Member of the Parliament of Georgia
- Incumbent
- Assumed office 11 December 2020

President of the Georgian Wrestling Federation
- In office 26 December 2014 – 17 December 2016
- Preceded by: Luka Kurtanidze
- Succeeded by: Gega Gegeshidze

Personal details
- Born: October 12, 1978 (age 47) Ozurgeti (Georgian SSR)
- Party: United National Movement
- Profession: Wrestler

= Manuchar Kvirkvelia =

Georgian Greco-Roman wrestler and politician

Manuchar Kvirkvelia (მანუჩარ კვირკველია; born on October 12, 1978) is a retired Georgian Greco-Roman wrestler and politician, an Olympic champion and a member of the Parliament of Georgia since 2008.

== Early life and family ==
Manuchar Kvirkvelia was born on October 12, 1978, in Ozurgeti, Guria, a town in then-Soviet Georgia. He graduated in 2007 from the Vita Training University of Tbilisi, receiving a degree in finance.

He is married to Inga Shanava and has six children, including three sons and three daughters.

== Sports career ==
=== Wrestling champion ===
Manuchar Kvirkvelia started wrestling first in his hometown of Ozurgeti and after being discovered, moved to Tbilisi, where he started practicing Greco-Roman wrestling. During his student years, he earned his living with wrestling and competed in the Turkish Wrestling Federation. He first appeared on the international mat at the age of 24 at the European Championship in the lightweight category in Seinäjoki, Finland, where he won the Silver Medal, finishing second to Turkey's Şeref Eroğlu. That same year, he finished third with the Bronze Medal at the World Wrestling Championship held in Moscow. In 2003, he participated in the European Championship held in Belgrade, where he took 5th place and lost once again to Şeref Eroğlu. However, he won the Gold Medal after winning the World Championship in Créteil, France, defeating his old rival Eroğlu and 1996 Polish Olympic champion Ryszard Wolny. He took part in the 2004 Summer Olympic Games in Athens, where he would be disqualified after starting a brawl with Şeref Eroğlu, to whom he lost with a crushing score of 1–11.

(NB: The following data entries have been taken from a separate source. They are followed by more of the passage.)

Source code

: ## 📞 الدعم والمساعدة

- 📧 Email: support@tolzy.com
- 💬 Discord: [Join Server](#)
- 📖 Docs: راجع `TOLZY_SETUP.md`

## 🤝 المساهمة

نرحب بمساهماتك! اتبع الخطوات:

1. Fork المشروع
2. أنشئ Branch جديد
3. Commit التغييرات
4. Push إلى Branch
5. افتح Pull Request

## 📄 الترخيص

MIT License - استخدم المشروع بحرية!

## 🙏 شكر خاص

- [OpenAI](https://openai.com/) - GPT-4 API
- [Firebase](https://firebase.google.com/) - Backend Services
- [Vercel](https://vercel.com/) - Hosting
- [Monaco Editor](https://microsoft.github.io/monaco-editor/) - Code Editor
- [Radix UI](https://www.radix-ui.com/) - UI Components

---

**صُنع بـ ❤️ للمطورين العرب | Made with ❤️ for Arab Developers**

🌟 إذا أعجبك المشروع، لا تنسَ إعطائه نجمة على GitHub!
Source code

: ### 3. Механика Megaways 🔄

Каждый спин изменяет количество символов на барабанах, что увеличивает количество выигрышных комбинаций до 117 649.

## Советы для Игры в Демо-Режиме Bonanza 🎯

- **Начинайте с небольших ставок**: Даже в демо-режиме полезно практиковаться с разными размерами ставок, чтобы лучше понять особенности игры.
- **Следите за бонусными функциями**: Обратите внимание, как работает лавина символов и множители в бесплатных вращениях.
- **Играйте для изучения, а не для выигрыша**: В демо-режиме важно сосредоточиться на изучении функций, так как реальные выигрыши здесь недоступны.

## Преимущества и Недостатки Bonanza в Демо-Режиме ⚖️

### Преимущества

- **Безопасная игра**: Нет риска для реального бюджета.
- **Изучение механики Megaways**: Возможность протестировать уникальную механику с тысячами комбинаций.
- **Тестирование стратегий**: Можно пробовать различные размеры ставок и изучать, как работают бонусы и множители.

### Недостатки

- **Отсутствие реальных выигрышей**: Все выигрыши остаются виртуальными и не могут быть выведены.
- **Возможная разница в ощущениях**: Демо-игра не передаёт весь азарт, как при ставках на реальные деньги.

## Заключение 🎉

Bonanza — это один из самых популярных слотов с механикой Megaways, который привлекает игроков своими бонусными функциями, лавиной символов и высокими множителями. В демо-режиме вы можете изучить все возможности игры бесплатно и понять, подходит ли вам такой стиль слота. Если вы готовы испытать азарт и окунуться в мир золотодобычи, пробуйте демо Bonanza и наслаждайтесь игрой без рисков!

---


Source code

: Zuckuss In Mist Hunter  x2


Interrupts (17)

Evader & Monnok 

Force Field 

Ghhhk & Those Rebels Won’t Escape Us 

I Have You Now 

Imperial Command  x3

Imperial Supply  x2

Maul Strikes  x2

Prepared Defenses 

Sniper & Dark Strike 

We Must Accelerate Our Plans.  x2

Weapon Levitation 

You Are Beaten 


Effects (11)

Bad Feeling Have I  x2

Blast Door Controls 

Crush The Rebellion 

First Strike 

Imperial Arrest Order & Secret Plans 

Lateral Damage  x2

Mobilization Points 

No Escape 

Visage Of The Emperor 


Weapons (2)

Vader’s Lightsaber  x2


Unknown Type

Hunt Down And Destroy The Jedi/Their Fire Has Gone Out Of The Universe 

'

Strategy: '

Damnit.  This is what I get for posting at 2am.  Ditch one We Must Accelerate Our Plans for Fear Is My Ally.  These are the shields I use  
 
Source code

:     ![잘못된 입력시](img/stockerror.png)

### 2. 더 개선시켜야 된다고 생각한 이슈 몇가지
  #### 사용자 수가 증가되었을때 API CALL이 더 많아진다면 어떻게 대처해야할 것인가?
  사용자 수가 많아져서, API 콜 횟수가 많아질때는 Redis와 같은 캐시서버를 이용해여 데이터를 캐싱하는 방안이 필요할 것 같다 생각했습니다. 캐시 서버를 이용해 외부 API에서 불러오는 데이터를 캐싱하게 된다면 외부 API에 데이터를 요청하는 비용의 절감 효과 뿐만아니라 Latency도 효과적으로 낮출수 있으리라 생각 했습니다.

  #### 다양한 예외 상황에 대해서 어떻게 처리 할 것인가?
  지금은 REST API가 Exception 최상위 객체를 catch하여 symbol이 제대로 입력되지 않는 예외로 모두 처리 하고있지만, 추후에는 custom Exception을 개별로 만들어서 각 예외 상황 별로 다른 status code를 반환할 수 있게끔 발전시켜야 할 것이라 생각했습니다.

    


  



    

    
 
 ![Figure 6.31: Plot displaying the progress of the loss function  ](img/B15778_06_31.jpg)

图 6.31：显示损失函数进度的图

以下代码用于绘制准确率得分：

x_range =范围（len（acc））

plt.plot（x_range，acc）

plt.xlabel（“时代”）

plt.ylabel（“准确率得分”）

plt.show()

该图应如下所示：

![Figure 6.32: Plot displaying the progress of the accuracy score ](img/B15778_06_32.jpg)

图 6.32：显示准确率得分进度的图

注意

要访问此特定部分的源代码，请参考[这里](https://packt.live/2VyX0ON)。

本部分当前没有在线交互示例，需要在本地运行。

Manuchar Kvirkvelia moved to the 74 kg category of men's Greco-Roman wrestling in 2004. In that category, he won the Bronze Medal at the World Championship in Guangzhou in 2006 and at that same year's European Championship in Moscow. He won the European Championship held in Sofia in 2007, winning his second international title, although he would perform poorly at the World Championship in Baku later that year, finishing 20th.

Kvirkvelia qualified for the 2008 Summer Olympics in Beijing, where he defeated China's Chang Yongxiang to become an Olympic champion and winning the Gold Medal in the 74 km competition, becoming the first Georgian gold medal at that year's Olympic competitions. The games coincided with the Russo-Georgian War and Kvirkvelia said after his victory:
With our victory, we did not just bring honor to our country but also demonstrated that even becoming Olympic champion does not make us happy if we have no peace in our homeland. We did not need to talk much, everyone saw it. As for the option of withdrawing from the Games, I am the one who wants to get back home as soon as possible, since my wife is awaiting our second child right now.

Manuchar Kvirkvelia has been awarded the Medal of Honor by President Eduard Shevardnadze (2003), the Order of Excellence by President Mikheil Saakashvili (2008), and the Order of Honor by President Giorgi Margvelashvili (2018). He is also a Knight of Sports since 2003.

=== President of GWF ===
Manuchar Kvirkvelia was elected as President of the Georgian Wrestling Federation on December 26, 2014, defeating Valery Gelashvili, a member of Parliament endorsed by the governing Georgian Dream party, with 59 to 43 votes. His two-year term ended on December 17, 2016 when he was defeated for reelection by Gega Gegeshidze, a former wrestler and controversial figure who had received the support of Georgian Dream, only receiving 24 votes to Gegeshidze's 46.

He remained active in the sports management world after 2016. During the 2020 Georgian Olympic Committee President election, he was one of several former athletes to boycott the election, alleging that the Olympic Committee's bylaws had been rewritten to benefit incumbent Leri Khabelov's reelection.

A businessman, his wealth has estimated him to be a millionaire.

== Political career ==
Manuchar Kvirkvelia joined the Progress and Freedom party (P&F), a right-wing party created by businessmen Kakhaber Okriashvili and Tsezar Chocheli ahead of the 2020 parliamentary election. When the party merged with the Strength Is in Unity electoral bloc led by the United National Movement, he was nominated by the coalition as candidate for the Guria Majoritarian District. He ran against 13 candidates, including incumbent MP Khatuna Gogorishvili (European Georgia) and GD's Vasil Chigogidze. Kvirkvelia was defeated in the first round, ending second with 22.9%. He won a seat in the Parliament of Georgia nonetheless through the bloc's electoral list, but was one of 49 MPs to refuse to recognize the results and boycotted their seats after allegations of massive voter fraud surfaced.

Kvirkvelia joined Parliament in May 2021 after a short-lived EU-facilitated agreement between Georgian Dream and the opposition. Since then, he has served as Deputy Chairman of the Sports and Youth Committee. One of the least active MPs, he's only participated in less than 1% of votes on the floor. He is one of the largest donors of the Strength is in Unity bloc.